Zivile Opfer helfen den Terroristen (Interview, GA 15.10.2001)
Datum: 15.10.2001
Quelle: General - Anzeiger
"Zivile Opfer helfen den Terroristen"
GA-INTERVIEW Antje Vollmer über "bedingungslose" Solidarität sowie die
Grünen und den Pazifismus
BERLIN. Militärische Aktionen bei der Bekämpfung von Terroristen hält Antje
Vollmer für kontraproduktiv. Mit der Grünen-Politikerin sprach Thomas Wittke.
GA: Was verbinden Sie mit dem Begriff "bedingungslose" Solidarität?
VOLLMER: Für mich ist Solidarität ein Qualitätsbegriff und kein
Quantitätsbegriff. Meine Solidarität zu Freunden heißt, dass ich mich
mit ihnen auch in eine Diskussion einlasse über die richtige Form der
Unterstützung, die kann auch Differenzen über Mittel und Wege
einschließen.
GA: Glauben Sie, dass die bisherigen unterstützenden Erklärungen
Ihrer Partei für die militärische Reaktion belastbar sind?
VOLLMER: Es gibt im Moment eine unglaubliche Debatte in der
deutschen Bevölkerung. Die muss in die politischen Parteien und die
Regierung hineinreichen.
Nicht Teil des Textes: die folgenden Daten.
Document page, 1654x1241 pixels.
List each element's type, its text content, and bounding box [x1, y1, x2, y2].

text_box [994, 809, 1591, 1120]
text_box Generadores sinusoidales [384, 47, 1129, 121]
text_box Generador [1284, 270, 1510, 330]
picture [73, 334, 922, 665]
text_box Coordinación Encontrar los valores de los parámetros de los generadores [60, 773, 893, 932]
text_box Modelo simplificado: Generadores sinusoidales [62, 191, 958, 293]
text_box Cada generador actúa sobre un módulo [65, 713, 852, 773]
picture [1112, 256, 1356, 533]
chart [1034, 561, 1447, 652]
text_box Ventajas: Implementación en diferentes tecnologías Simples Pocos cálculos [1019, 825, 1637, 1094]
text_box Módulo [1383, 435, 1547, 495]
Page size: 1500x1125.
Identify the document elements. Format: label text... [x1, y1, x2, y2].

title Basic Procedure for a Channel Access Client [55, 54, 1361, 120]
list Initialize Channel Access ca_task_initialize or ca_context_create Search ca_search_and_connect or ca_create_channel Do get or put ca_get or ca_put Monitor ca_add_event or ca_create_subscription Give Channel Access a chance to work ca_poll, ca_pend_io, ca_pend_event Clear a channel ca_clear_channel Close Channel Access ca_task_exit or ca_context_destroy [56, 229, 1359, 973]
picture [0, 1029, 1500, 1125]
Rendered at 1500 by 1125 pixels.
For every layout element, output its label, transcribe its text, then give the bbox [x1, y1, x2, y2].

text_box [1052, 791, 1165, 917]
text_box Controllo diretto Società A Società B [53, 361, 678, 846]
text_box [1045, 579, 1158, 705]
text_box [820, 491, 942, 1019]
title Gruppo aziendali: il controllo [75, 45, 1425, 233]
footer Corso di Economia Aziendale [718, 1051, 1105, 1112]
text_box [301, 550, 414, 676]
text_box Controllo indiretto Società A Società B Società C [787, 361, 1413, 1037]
Ich empfinde im Moment diese Debatte
insgesamt als noch nicht offen genug.
GA: Gibt es die alte Konfrontation Friedensbewegung gegen
Gewaltunterstützer?
VOLLMER: In seiner Regierungserklärung hat Gerhard Schröder
gesagt, er brauche auch den Rat derer, die zweifeln und Einwände
haben. Was ich aber mit Beunruhigung sehe, ist eine gewisse
Gleichschaltung in der Wortwahl. Es gibt einen gewissen Druck,
immer bestimmte Formeln zu nutzen.
GA: Beispiele?
VOLLMER: Eben die "bedingungslose" Solidarität, dass es ein "Krieg"
sei, dass "nichts mehr ist, wie es war".
GA: Hat der Kanzler die militärische Verantwortung Deutschlands in
seiner Regierungserklärung überbetont?
VOLLMER: Er hat allgemein formuliert, dass auf Deutschland
insgesamt eine besondere Verantwortung zukomme. Ich teile die
Überzeugung, dass diese Rolle zweifelsfrei fest im westlichen
Bündnis eingebunden ist. Trotzdem denke ich, dass es ein großes
weltweites Interesse daran gibt, dass auch kulturelle und politische
Unterschiede zu dem amerikanischen Weg deutlich artikuliert werden
dürfen.
GA: Während des Golfkrieges hat der Begriff Kollateralschäden die
Grünen ziemlich umgetrieben. Ist Ihre Partei auf diese Debatte heute
besser vorbereitet?
VOLLMER: Wir sind insgesamt durch den Golfkrieg, den
Bosnienkrieg, den Kosovo besser vorbereitet auf das, was wir
zunächst nicht zu sehen kriegen. Ich habe von Anfang an gesagt, dass
ich militärische Aktionen im Zusammenhang mit der Bekämpfung von
Terroristen für erfolglos und kontraproduktiv halte. Zivile Opfer
treiben den Terroristen nur Zustimmung zu.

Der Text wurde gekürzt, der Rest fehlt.